Apartment.configure do |config|
config.excluded_models = %w[Tenant User]
config.tenant_names = -> { Tenant.pluck(:schema_name) }
config.use_schemas = true
end
Rails.application.config.middleware.use Apartment::Elevators::Subdomain
class Tenant < ApplicationRecord
after_create :create_schema
validates :schema_name, presence: true, uniqueness: true,
format: { with: /\A[a-z0-9_]+\z/, message: 'only lowercase letters, numbers, and underscores' }
private
def create_schema
Apartment::Tenant.create(schema_name)
end
end
class ApplicationController < ActionController::Base
before_action :set_tenant
private
def set_tenant
tenant_name = request.subdomains.first
if tenant_name.present? && Tenant.exists?(schema_name: tenant_name)

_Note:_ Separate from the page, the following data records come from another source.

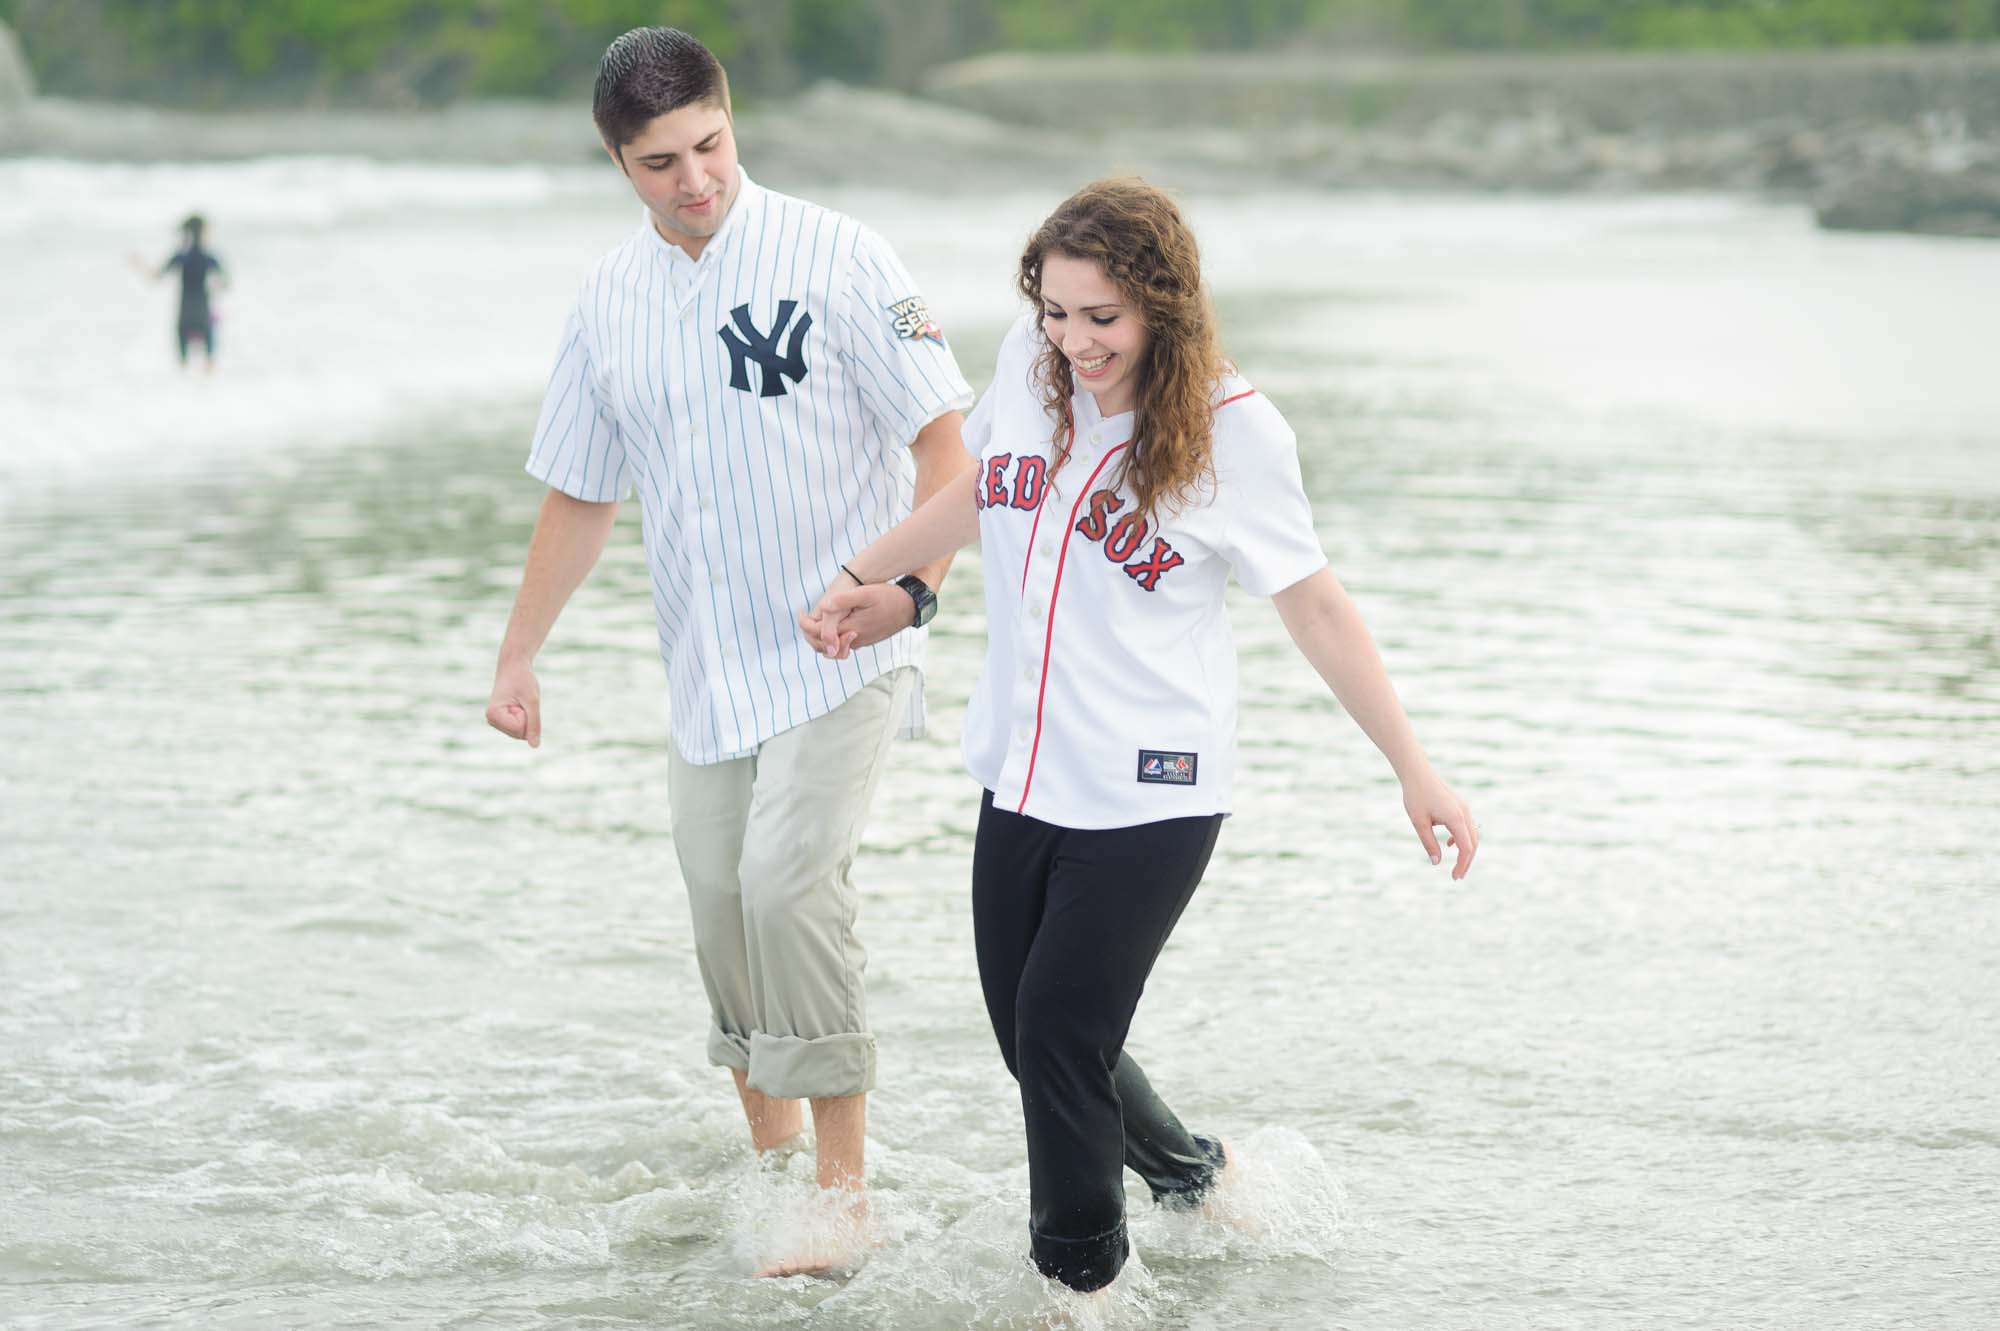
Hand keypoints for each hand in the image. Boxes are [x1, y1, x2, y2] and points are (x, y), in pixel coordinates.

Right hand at [485, 659, 541, 746]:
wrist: (513, 666)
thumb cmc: (523, 680)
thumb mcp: (532, 701)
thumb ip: (534, 724)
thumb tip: (535, 746)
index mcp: (494, 714)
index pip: (520, 729)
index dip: (527, 715)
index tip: (519, 698)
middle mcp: (491, 720)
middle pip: (520, 734)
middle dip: (527, 718)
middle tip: (520, 700)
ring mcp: (495, 722)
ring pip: (521, 733)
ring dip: (526, 717)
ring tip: (519, 702)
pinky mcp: (501, 721)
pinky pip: (521, 728)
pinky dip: (525, 717)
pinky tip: (518, 705)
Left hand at [798, 583, 914, 659]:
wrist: (910, 607)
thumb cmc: (889, 597)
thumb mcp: (866, 593)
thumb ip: (843, 600)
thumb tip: (824, 606)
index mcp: (851, 629)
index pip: (820, 634)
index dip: (805, 625)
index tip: (800, 613)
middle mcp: (854, 640)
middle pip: (823, 646)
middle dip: (810, 634)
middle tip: (803, 618)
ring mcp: (860, 642)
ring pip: (833, 648)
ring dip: (820, 638)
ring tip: (813, 622)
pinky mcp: (865, 640)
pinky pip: (843, 645)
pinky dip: (832, 638)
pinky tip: (831, 624)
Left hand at [1402, 769, 1476, 879]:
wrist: (1417, 773)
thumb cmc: (1415, 796)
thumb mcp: (1419, 823)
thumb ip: (1429, 843)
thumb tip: (1436, 862)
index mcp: (1456, 818)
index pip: (1466, 848)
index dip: (1462, 864)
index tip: (1455, 877)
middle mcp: (1464, 813)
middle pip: (1473, 843)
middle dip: (1467, 861)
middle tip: (1457, 876)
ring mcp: (1463, 808)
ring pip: (1472, 835)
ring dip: (1466, 851)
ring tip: (1457, 865)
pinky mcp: (1459, 806)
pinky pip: (1466, 826)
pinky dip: (1462, 838)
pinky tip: (1450, 844)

Apartment::Tenant.switch(tenant_name)
else
render json: { error: 'TENANT_NOT_FOUND' }, status: :not_found
end
end
end
SaaS applications serving multiple customers (tenants) need data isolation to prevent cross-tenant data leaks. The apartment gem provides schema-based multi-tenancy for PostgreSQL where each tenant gets a separate schema, ensuring complete database-level isolation. Tenant switching happens via Apartment::Tenant.switch(tenant_name), typically in a middleware or controller concern that extracts the tenant from subdomain or request headers. Migrations run across all tenant schemas automatically. This approach provides strong isolation with reasonable performance overhead. The alternative—row-based tenancy with a tenant_id column—is simpler but requires perfect discipline in all queries to avoid accidental cross-tenant data exposure. Schema-based tenancy makes mistakes obvious.